TEXT UNDER STUDY:

In an A.P., if the 5th and 12th terms are 30 and 65 respectively,

In the given problem, let us take the first term as a and the common difference d

Here, we are given that,

$a_{5}=30$...........(1)

$a_{12}=65$.........(2)

Also, we know,

$a_{n}=a+(n-1) d$

For the 5th term (n = 5),

$a_{5}=a+(5-1) d$

$30=a+4 d$ (Using 1)

$a=30-4 d$ ................(3)

Similarly, for the 12th term (n = 12),

$a_{12}=a+(12-1) d$

$65=a+11 d$ (Using 2)

$a=65-11 d$ ...............(4)

Subtracting (3) from (4), we get,

$a-a=(65-11 d)-(30-4 d)$

$0=65-11 d-30+4 d$

$0=35-7 d$

$7 d=35$

$d=5$

Now, to find a, we substitute the value of d in (4),

$a=30-4(5)$

$a=30-20$

$a=10$

So, for the given A.P 

So, to find the sum of first 20 terms of this A.P., we use the following formula for the sum of n terms of an A.P.,

$S_{n}=\frac{n}{2}[2 a+(n-1) d]$

Where; a = first term for the given A.P.

d = common difference of the given A.P.

n = number of terms

So, using the formula for n = 20, we get,

$S_{20}=\frac{20}{2}[2(10)+(20-1)(5)]$

$=(10)[20+(19)(5)]$

$=(10)[20+95]$

$=(10)[115]$

$=1150$

Therefore, the sum of first 20 terms for the given A.P. is $S_{20}=1150$.

PROBLEM DETAILS: What common difference does the arithmetic progression solution find?

RECORDS:
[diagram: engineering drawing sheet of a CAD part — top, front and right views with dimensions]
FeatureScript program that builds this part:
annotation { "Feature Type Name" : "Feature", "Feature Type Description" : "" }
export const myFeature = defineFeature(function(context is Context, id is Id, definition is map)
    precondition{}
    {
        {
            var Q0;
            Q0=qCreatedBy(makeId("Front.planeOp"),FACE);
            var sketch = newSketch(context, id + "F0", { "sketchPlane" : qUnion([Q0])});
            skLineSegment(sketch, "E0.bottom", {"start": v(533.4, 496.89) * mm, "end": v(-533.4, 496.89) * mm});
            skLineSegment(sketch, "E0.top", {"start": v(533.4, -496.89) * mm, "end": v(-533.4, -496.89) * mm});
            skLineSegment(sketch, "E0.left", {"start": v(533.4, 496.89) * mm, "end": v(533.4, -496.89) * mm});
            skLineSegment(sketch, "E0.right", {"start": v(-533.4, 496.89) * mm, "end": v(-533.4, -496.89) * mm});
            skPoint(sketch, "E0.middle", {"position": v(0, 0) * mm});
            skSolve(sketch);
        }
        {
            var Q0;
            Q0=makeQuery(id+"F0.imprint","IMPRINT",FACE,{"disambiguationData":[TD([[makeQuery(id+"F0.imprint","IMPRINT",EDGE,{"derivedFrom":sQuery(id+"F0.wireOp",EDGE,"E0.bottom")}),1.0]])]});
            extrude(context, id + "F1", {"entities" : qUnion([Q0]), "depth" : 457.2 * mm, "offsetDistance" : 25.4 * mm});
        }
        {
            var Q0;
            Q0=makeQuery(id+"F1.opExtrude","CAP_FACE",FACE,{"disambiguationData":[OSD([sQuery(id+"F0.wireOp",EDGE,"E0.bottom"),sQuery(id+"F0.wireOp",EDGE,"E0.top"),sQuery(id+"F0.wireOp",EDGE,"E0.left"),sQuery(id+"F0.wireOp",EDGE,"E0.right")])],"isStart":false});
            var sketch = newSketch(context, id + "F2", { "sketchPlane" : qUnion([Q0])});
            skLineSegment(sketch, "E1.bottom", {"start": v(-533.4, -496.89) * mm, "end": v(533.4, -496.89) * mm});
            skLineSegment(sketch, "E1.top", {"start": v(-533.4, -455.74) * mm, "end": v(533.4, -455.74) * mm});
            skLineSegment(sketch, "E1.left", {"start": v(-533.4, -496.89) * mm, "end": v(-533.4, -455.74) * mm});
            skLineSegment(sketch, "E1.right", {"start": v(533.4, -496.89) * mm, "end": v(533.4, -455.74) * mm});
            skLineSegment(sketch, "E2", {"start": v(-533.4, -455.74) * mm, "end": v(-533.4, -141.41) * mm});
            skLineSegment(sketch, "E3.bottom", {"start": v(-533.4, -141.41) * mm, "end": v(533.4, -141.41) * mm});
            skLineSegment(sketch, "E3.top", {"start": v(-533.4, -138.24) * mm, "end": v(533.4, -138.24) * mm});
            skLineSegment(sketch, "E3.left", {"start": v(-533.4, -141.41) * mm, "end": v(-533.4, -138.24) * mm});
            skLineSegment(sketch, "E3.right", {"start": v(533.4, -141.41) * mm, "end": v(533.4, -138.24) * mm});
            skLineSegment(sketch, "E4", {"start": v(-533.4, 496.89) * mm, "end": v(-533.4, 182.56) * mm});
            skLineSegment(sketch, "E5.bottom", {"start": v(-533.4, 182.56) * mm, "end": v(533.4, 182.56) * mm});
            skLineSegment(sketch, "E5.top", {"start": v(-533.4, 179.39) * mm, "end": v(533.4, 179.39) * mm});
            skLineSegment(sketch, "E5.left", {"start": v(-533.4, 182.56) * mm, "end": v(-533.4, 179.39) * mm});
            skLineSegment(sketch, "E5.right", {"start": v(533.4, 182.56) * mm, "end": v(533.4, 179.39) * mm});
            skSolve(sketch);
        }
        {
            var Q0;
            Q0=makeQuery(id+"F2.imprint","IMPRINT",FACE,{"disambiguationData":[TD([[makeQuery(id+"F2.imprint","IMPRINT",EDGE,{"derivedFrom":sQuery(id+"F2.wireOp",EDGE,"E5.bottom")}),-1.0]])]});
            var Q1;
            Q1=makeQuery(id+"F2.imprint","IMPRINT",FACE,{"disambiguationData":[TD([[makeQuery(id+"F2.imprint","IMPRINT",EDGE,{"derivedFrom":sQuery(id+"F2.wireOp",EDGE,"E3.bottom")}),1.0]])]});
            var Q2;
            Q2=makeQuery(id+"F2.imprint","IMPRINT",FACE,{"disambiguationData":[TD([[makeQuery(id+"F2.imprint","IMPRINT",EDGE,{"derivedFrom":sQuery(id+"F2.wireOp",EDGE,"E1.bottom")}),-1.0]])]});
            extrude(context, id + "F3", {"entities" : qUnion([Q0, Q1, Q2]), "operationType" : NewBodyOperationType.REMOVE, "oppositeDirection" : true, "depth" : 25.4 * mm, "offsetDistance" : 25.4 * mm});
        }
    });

RESULT OF THE TASK: The common difference is d = 5.